Après quatre petits mois de baisses consécutives des prix, l’immobilier en Ile-de-France se ressaisit. Si les transactions faiblissent depuis le début de l’année, les prix dans l’ancien, eux, se maintiennent à un niveau toujours élevé.

L’immobilier cultive-t-il le paradoxe ? A en croire les dernières statistiques publiées par les notaires de Paris-Ile-de-France, il ne fait aucun doute que ce marché évolue en échappant parfois aux logiques économiques actuelles.
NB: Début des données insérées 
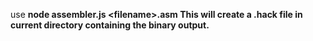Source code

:  use <b> node assembler.js &lt;filename&gt;.asm </i> 
 This will create a .hack file in current directory containing the binary output.
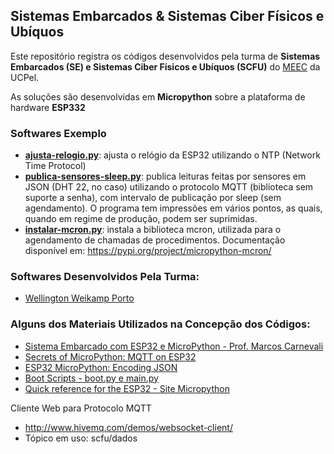## Sistemas Embarcados & Sistemas Ciber Físicos e Ubíquos ##

Este repositório registra os códigos desenvolvidos pela turma de **Sistemas Embarcados (SE) e Sistemas Ciber Físicos e Ubíquos (SCFU)** do [MEEC](https://pos.ucpel.edu.br/ppgeec/) da UCPel.

As soluções são desenvolvidas em **Micropython** sobre a plataforma de hardware **ESP332**

### Softwares Exemplo ###

  * **[ajusta-relogio.py](https://github.com/adenauery/micropython/blob/main/ajusta-relogio.py)**: ajusta o relógio da ESP32 utilizando o NTP (Network Time Protocol)
  * **[publica-sensores-sleep.py](https://github.com/adenauery/micropython/blob/main/publica-sensores-sleep.py)**: publica leituras feitas por sensores em JSON (DHT 22, no caso) utilizando o protocolo MQTT (biblioteca sem suporte a senha), com intervalo de publicação por sleep (sem agendamento). O programa tem impressões em vários pontos, as quais, quando em regime de produção, podem ser suprimidas.
  * **[instalar-mcron.py](https://github.com/adenauery/micropython/blob/main/instalar-mcron.py)**: instala a biblioteca mcron, utilizada para o agendamento de chamadas de procedimentos. Documentação disponível em: https://pypi.org/project/micropython-mcron/

### Softwares Desenvolvidos Pela Turma: ###

* [Wellington Weikamp Porto](https://github.com/adenauery/Micropython/tree/main/Wellington_Weicamp_Porto)

### Alguns dos Materiais Utilizados na Concepção dos Códigos: ###
  
  * [Sistema Embarcado com ESP32 e MicroPython - Prof. Marcos Carnevali](https://www.youtube.com/playlist?list=PLCcdteC1rwSFvJnUoe0DfORHv4p_1EFps)
  * [Secrets of MicroPython: MQTT on ESP32](https://bhave.sh/micropython-mqtt/)
  * [ESP32 MicroPython: Encoding JSON](https://techtutorialsx.com/2017/05/27/esp32-micropython-encoding-json/)
  * [Boot Scripts - boot.py e main.py](https://learn.adafruit.com/micropython-basics-load-files-and-run-code/boot-scripts)
  * [Quick reference for the ESP32 - Site Micropython](https://docs.micropython.org/en/latest/esp32/quickref.html)
  
  
Cliente Web para Protocolo MQTT
  * http://www.hivemq.com/demos/websocket-client/
  * Tópico em uso: scfu/dados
Si le nombre de transactions en région parisienne a chuté de 20% entre les mois de février et d’avril de cette année par rapport à la même époque l’année dernière, les prix des logements anciens n’ont pas pour autant perdu de leur « superbe », bien au contraire, résistant à cette tendance baissière.

Les prix dans la capitale peuvent encore augmenter
Si les transactions ont subi un sérieux coup de frein dans la capitale, comme le soulignent les notaires, -25% en un an, les prix flirtent toujours avec les sommets. Ainsi, ont-ils constaté au mois d’avril 2012, une légère hausse de +0,5%, le mètre carré s’établissant alors à 5 500 euros en moyenne sur l’Ile-de-France. Et la capitale joue encore la carte de l’insolence avec une montée du prix moyen au mètre carré à 8 380 euros, contre 8 260 euros au mois de mars ! Et cette ascension vertigineuse n’est pas terminée. A en croire les notaires, le prix au m2 à Paris atteindrait 8 400 euros au mois d’août…Moins de transactions, des prix qui montent, comment expliquer cette situation paradoxale ? Selon un notaire de région parisienne, interrogé par le quotidien Le Figaro, le déséquilibre viendrait d’une « perte de confiance des propriétaires ». Moins de biens seraient aujourd’hui à la vente et c’est bien connu, ce qui est rare…est cher.